OSA is a type of sleep apnea in which some muscles relax during sleep, causing an airflow blockage. Severe OSA increases the risk of various heart issues, including abnormal heart rhythms and heart failure.

Using the Nurses' Health Study (NHS), Nurses' Health Study II (NHSII) and Health Professionals Follow-Up Study (HPFS), the research team used statistical modelling to compare physical activity and sedentary hours with diagnoses of OSA.

Both moderate and vigorous physical activity were examined separately and both were strongly correlated with lower risk of OSA, showing no appreciable differences in the intensity of activity. Moreover, stronger associations were found for women, adults over the age of 65 and those with a BMI greater than or equal to 25 kg/m2.

"Most prior observational studies on the associations of physical activity and sedentary behaviour with OSA were cross-sectional, with incomplete exposure assessment and inadequate control for confounding," said Huang.

"This is the first prospective study that simultaneously evaluates physical activity and sedentary behaviour in relation to OSA risk," added Huang.

This study also differs from others because of its large sample size and detailed assessment of physical activity and sedentary behaviours. The research team was able to take many associated factors into account, making the findings more credible.

The authors noted that all collected data, both of OSA diagnosis and physical activity or sedentary behaviour, were self-reported.
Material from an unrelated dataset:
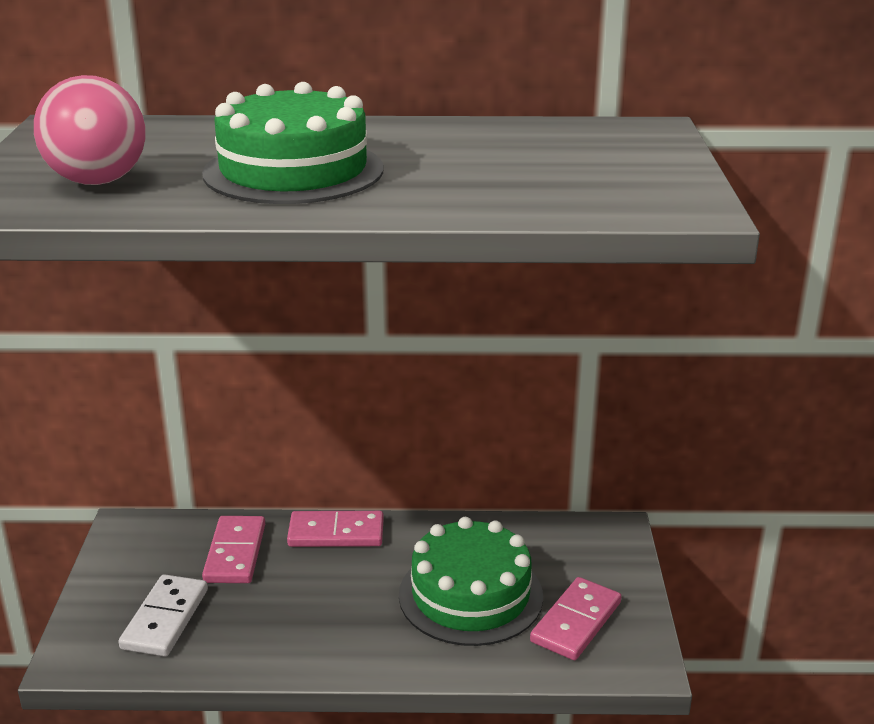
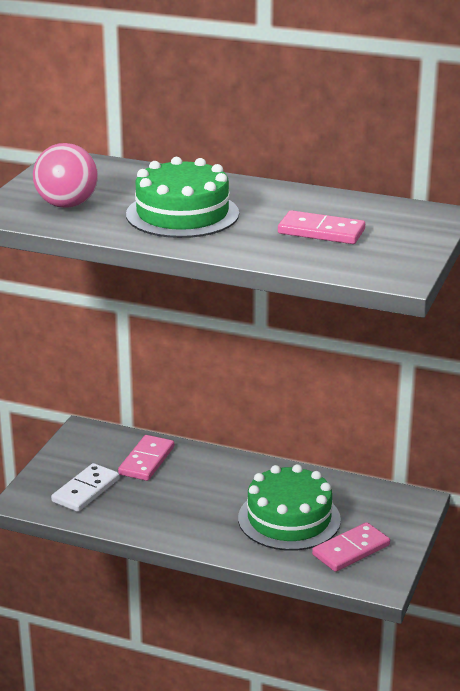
camera: 20 degrees right, 0 degrees up
(336, 533) = (219, 462): pink domino -> pink domino (321, 231)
While all study participants were health professionals, mild OSA is often difficult to detect and can remain clinically unrecognised.

Furthermore, only recreational physical activity was taken into consideration, leaving out any physical activity in occupational settings. Sedentary behaviour was only counted as sitting while watching TV and sitting away from home or at work.

According to Huang, the next research steps would be to collect data using actigraphy, home sleep apnea tests and polysomnography, rather than self-reports.

In light of the findings, investigators encourage physicians to highlight the benefits of physical activity to lower OSA risk.

"We found that physical activity and sedentary behaviour are independently associated with OSA risk. That is, for people who spend long hours sitting every day, increasing physical activity in their leisure time can equally lower OSA risk," said Huang.

"Similarly, for those who are not able to participate in a lot of physical activity due to physical restrictions, reducing sedentary hours by standing or doing some mild activities could also lower OSA risk. However, those who can lower sedentary time and increase physical activity would have the lowest risk," concluded Huang.